Las mujeres musulmanas debaten en Valencia cómo borrar su imagen tópica

La mujer musulmana es invisible para Occidente, y cuando éste repara en ella su visión resulta tópica y estereotipada. Esta simplificación de la que a veces es objeto la mujer islámica fue ayer objeto de debate en el II Congreso Nacional de Mujeres Musulmanas, celebrado en Valencia con la asistencia de 300 mujeres. Bajo el lema Por nuestros jóvenes, la luz del futuro, las participantes reflexionaron sobre la mujer islámica en el próximo siglo, la familia y la educación de los niños y los jóvenes. La periodista Nawal Sibai, de la publicación El Sharq de Qatar, defendió que la situación de las mujeres en general está fuertemente ligada al grado de libertad y desarrollo del país en el que reside. "Donde existe libertad, las mujeres prosperan. Pero donde no hay libertades, la mujer es la primera y gran perjudicada", expuso Sibai.
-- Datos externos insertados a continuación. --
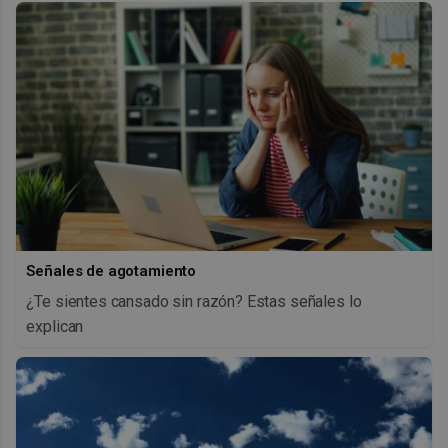
Señales de agotamiento
¿Te sientes cansado sin razón? Estas señales lo
explican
Ésta agregó que, más allá del género, la mujer musulmana es ante todo un ser humano, una mujer, "se ponga lo que se ponga y se vista como se vista". "Si tenemos problemas y el primer paso es reconocerlos, es preciso asumir que no los tenemos como mujeres sino como nación", subrayó la periodista.

En opinión de Sibai, la educación es la única vía que las mujeres tienen para conseguir la libertad y la igualdad y, "la palabra", la mejor manera de educar a las nuevas generaciones en la tolerancia y la convivencia con otras culturas sin menoscabo de su identidad islámica. "Hemos agotado todo: guerras, sangre... La fuerza ha vuelto a la palabra, Es el mejor medio", manifestó.En este sentido, la falta de escuelas islámicas en España "es un obstáculo" para este propósito.
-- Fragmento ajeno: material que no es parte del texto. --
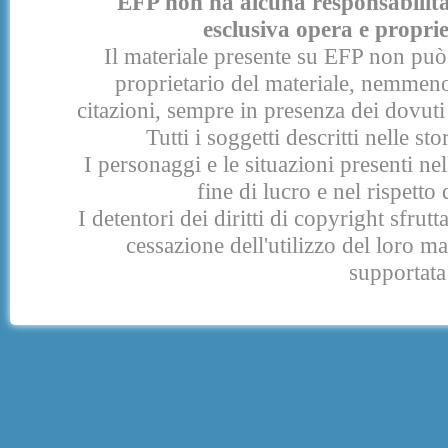
EFP non ha alcuna responsabilità p
esclusiva opera e proprie
Il materiale presente su EFP non può 
proprietario del materiale, nemmeno
citazioni, sempre in presenza dei dovuti 
Tutti i soggetti descritti nelle s
I personaggi e le situazioni presenti nel
fine di lucro e nel rispetto 
I detentori dei diritti di copyright sfrut
cessazione dell'utilizzo del loro 
supportata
"Cuanto más alto sea el nivel intelectual de la mujer islámica "más difícil de manipular o engañar, y más alto será el espectro de conocimientos que podrá transmitir a sus hijos, base de las próximas generaciones", concluyeron las participantes del congreso.

Las asistentes también hicieron autocrítica acerca de las desigualdades sociales que arrastran las mujeres de los países islámicos, donde una parte importante "son manipuladas de forma misógina y sexista, debido a la ignorancia y a la incultura, no a la religión", argumentan las organizadoras.

Del concepto estereotipado de mujer musulmana tan común en el imaginario europeo, Sibai responsabilizó a la propia acción de los musulmanes, "que actúan por debajo del nivel que les exige el Islam", a los prejuicios históricos entre Oriente y Occidentes, y, sobre todo, a los medios de comunicación, que buscan imágenes morbosas o pasionales de la mujer islámica, mientras ignoran la situaciones "más lógicas y normales".

En España, la comunidad de mujeres islámicas se acerca a las 200.000.